Newswise — Even within cells, the left hand knows what the right hand is doing.
Molecular motors, the little engines that power cell mobility and the ability of cells to transport internal cargo, work together and in close coordination, according to a new finding by researchers at the University of Virginia. The work could have implications for the treatment of neurodegenerative disorders. "We found that molecular motors operate in an amazingly coordinated manner when moving an algal cell one way or the other," said Jeneva Laib, the lead author and an undergraduate biomedical engineering student at the University of Virginia. "This provides a new understanding of the ways cells move." The finding appears online in the current issue of The Proceedings of the National Academy of Sciences. Laib, a second-year student from Lorton, Va., and her collaborators, U.Va. professors Robert Bloodgood and William Guilford, used the alga Chlamydomonas as a model to study how molecular motors in most types of cells work to move internal cargo, such as organelles associated with energy production and nutrient transport, or even the entire cell.
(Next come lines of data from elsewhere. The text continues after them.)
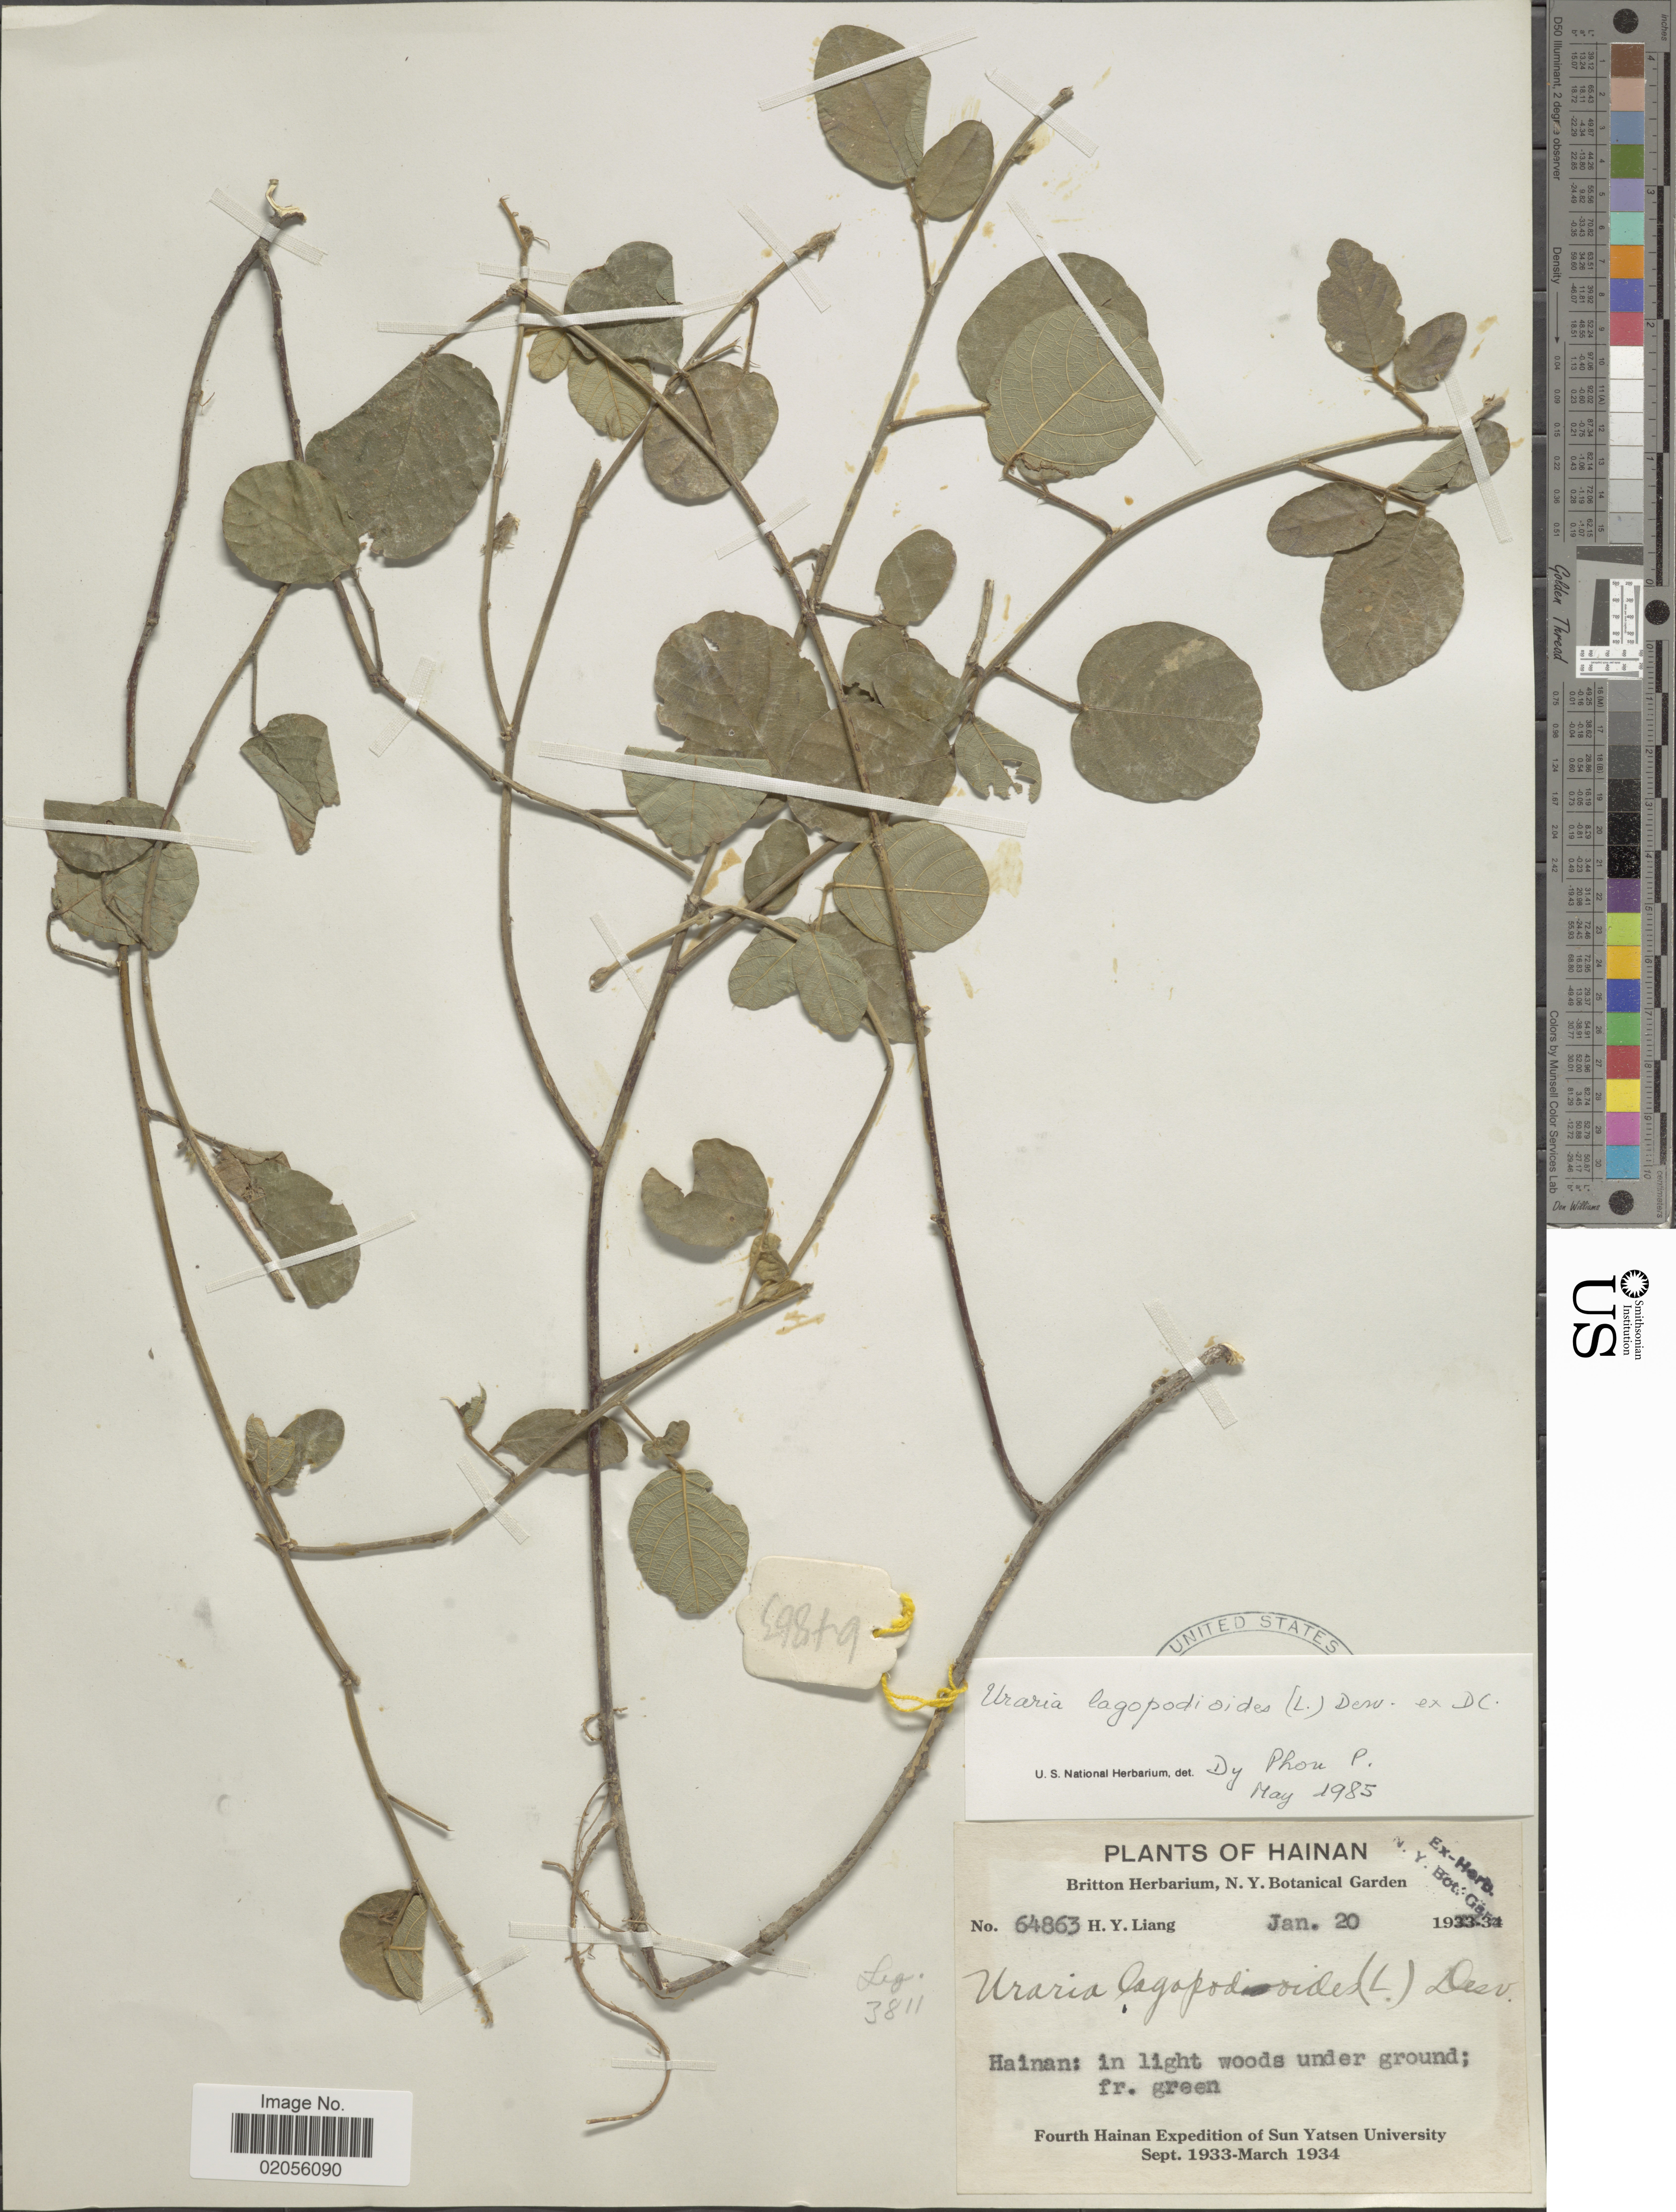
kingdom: Plantae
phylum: Tracheophyta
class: Magnoliopsida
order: Fabales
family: Fabaceae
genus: Uraria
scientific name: Uraria lagopodioides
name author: (L.) Desv. ex DC.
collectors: H. Y. Liang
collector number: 64863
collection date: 1934-01-20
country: China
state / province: Hainan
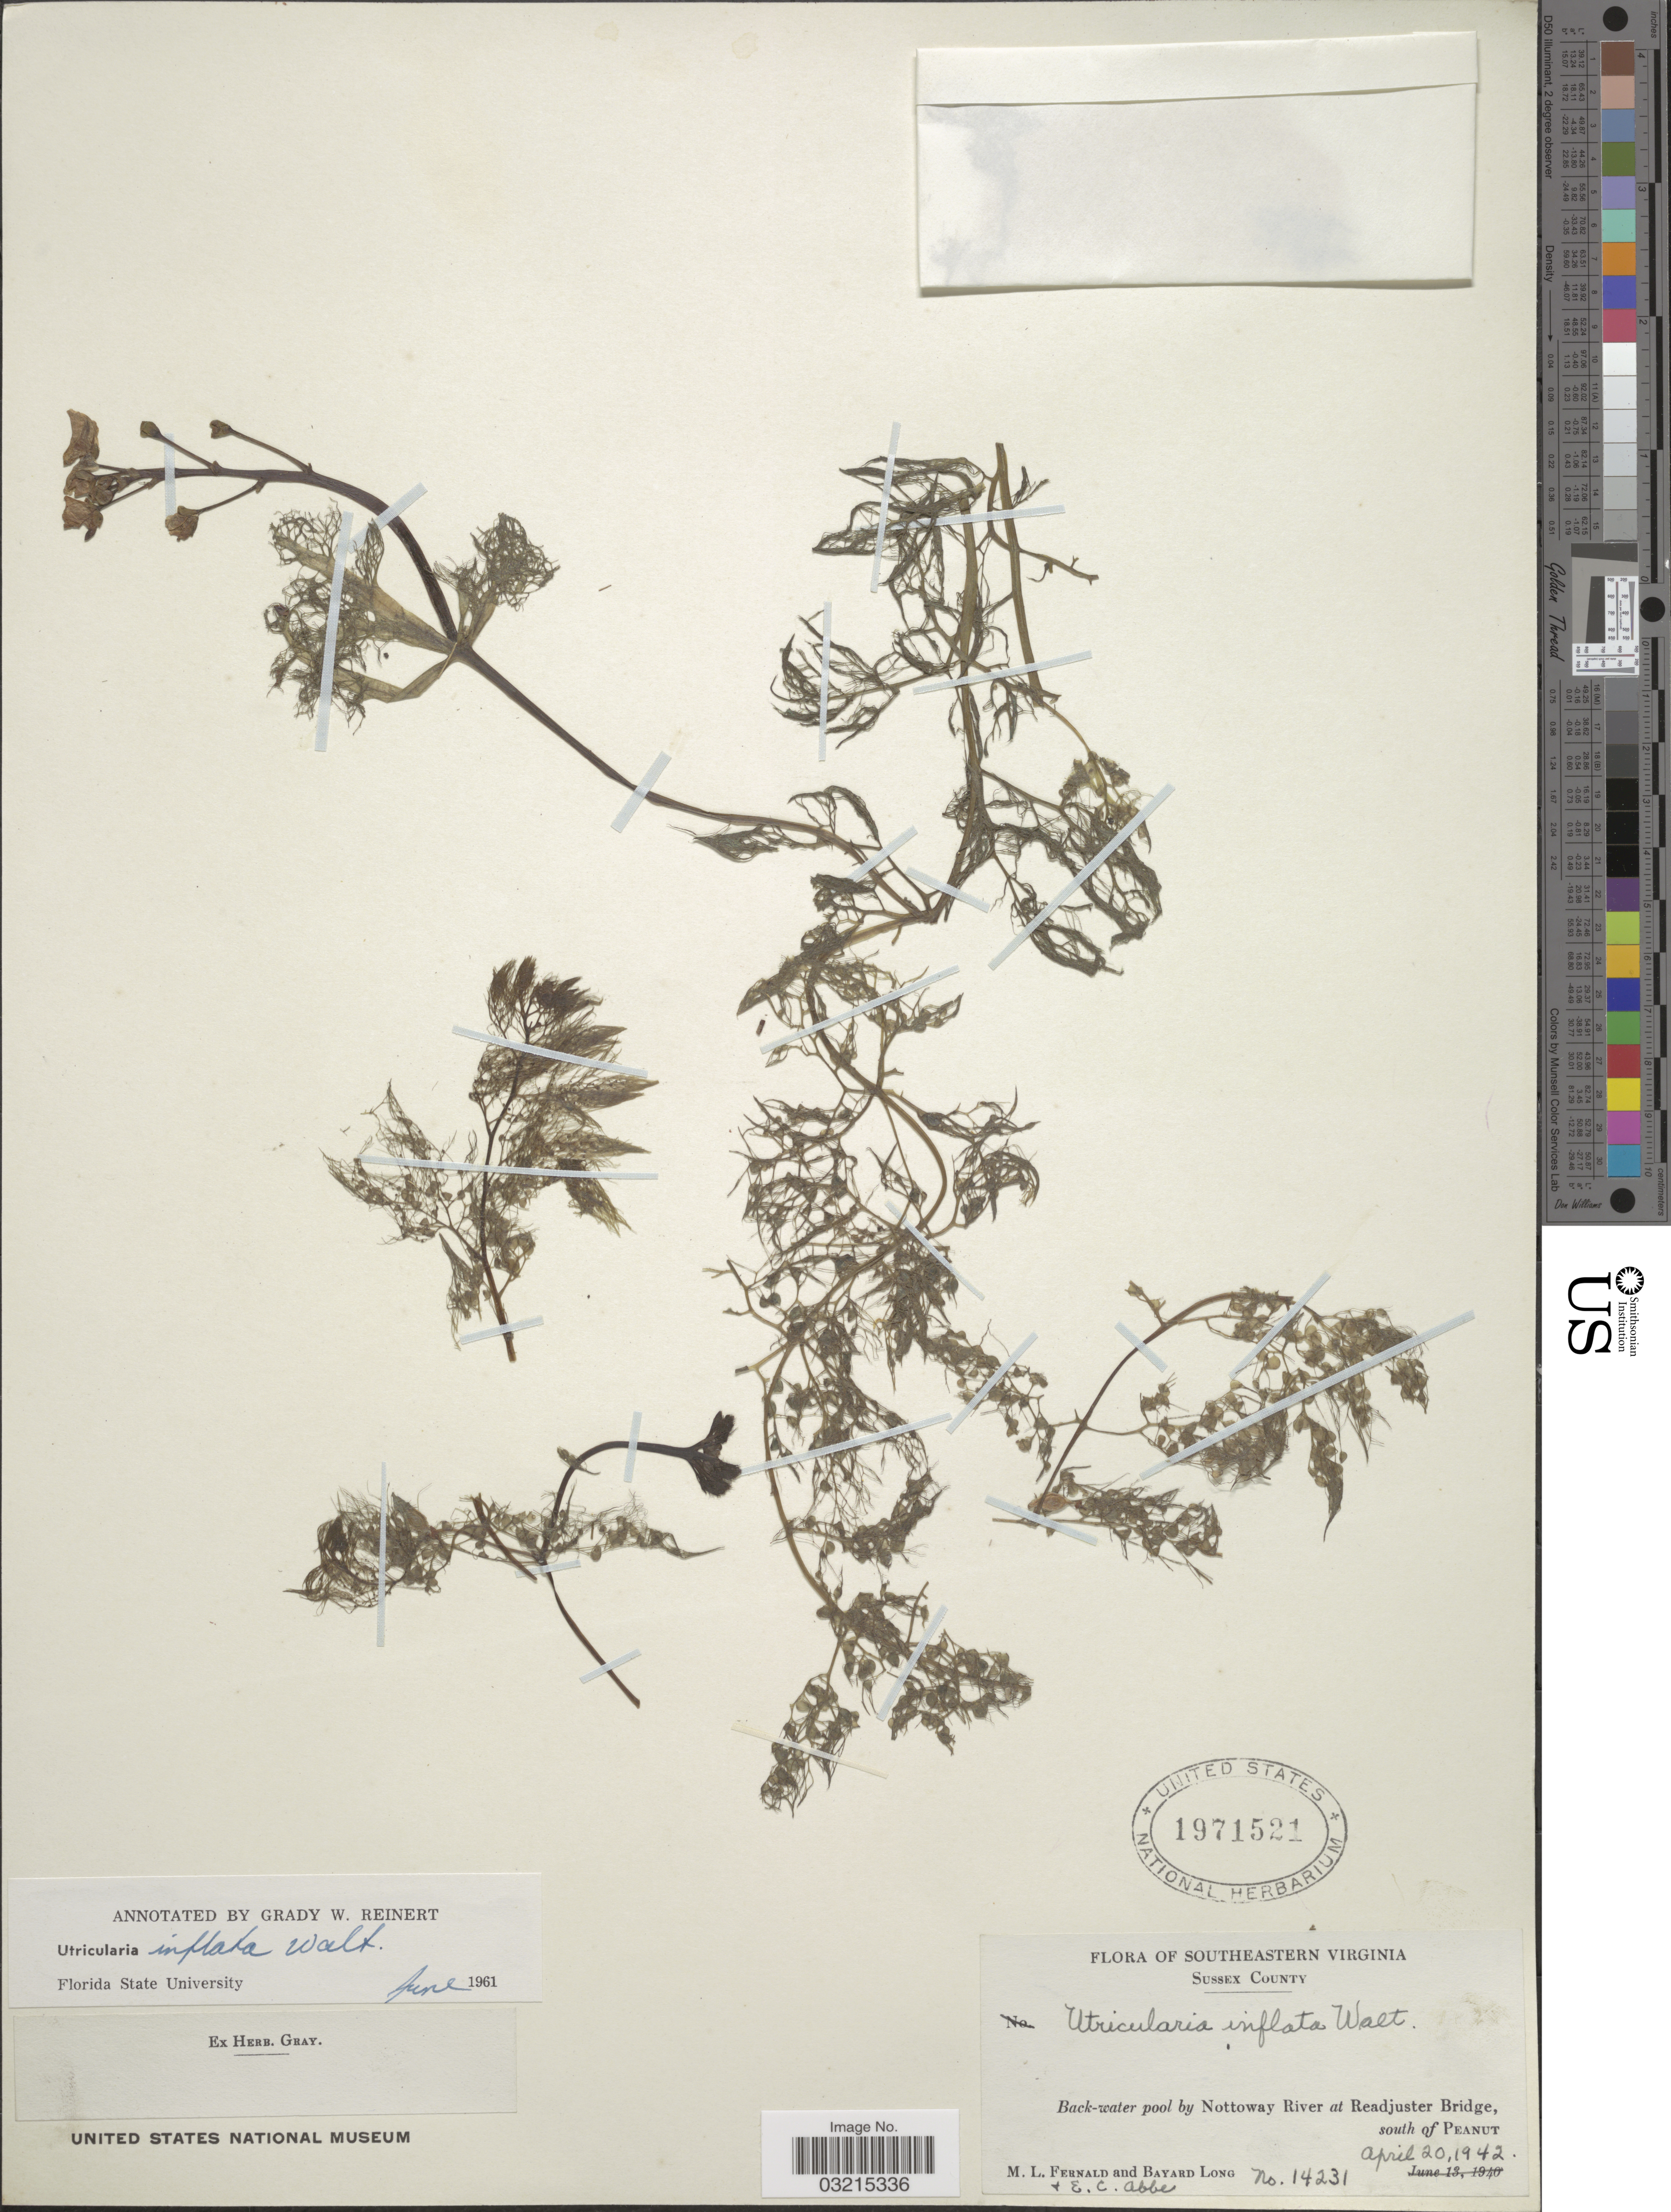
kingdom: Plantae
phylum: Tracheophyta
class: Magnoliopsida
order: Lamiales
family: Lentibulariaceae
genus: Utricularia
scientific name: Utricularia inflata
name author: Walter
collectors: M. L. Fernald, B. Long & E. C. Abbe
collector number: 14231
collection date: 1942-04-20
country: United States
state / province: Virginia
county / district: Sussex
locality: Southeastern Virginia. Sussex County. Back-water pool by Nottoway River at Readjuster Bridge, south of Peanut.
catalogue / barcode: US 1971521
These motions are caused by a line of motors that pull the cell along, like the locomotive on a train. Previous studies had suggested that these motors pulled in opposite directions, like a game of tug of war. More recent studies indicated that the motors were working together rather than independently. The new U.Va. study provides strong evidence that the motors are indeed working in coordination, all pulling in one direction, as if under command, or in the opposite direction — again, as if under strict instruction. "We've found that large numbers of these molecular motors are turning on at the same time to generate large amounts of force, and then turning off at the same time to allow transport in the particular direction," said Guilford, Laib's adviser and lab director. "This insight opens up the possibility for us to begin to understand the mechanism that instructs the motors to pull one way or the other." A greater understanding of cell motility and the ways in which cells move cargo within cells could eventually lead to therapies for neurodegenerative disorders such as amyotrophic lateral sclerosis (Lou Gehrig's Disease), diabetic neuropathy, and Usher syndrome, a progressive loss of hearing and vision. Neurodegenerative diseases can be caused by defects in the transport processes within neural cells. "You basically get a logjam within the cell that prevents forward progress of these motors and their cargo," Guilford said. "So if we could understand how the motors are normally coordinated inside cells, we might be able to eventually realize therapeutic approaches to restoring transport for cell revival." "There is some amazing cooperation going on among these motors," noted Bloodgood, a specialist in cell locomotion research. "When one set of as many as 10 motors turn on, another set turns off in unison. Understanding this process could help us to restore this locomotion when defects occur." Guilford noted that the study is an example of high-level research conducted by undergraduate students. "Jeneva's work, published in a first-rate journal, shows that highly motivated and exceptionally bright young students can accomplish outstanding research well before graduate school."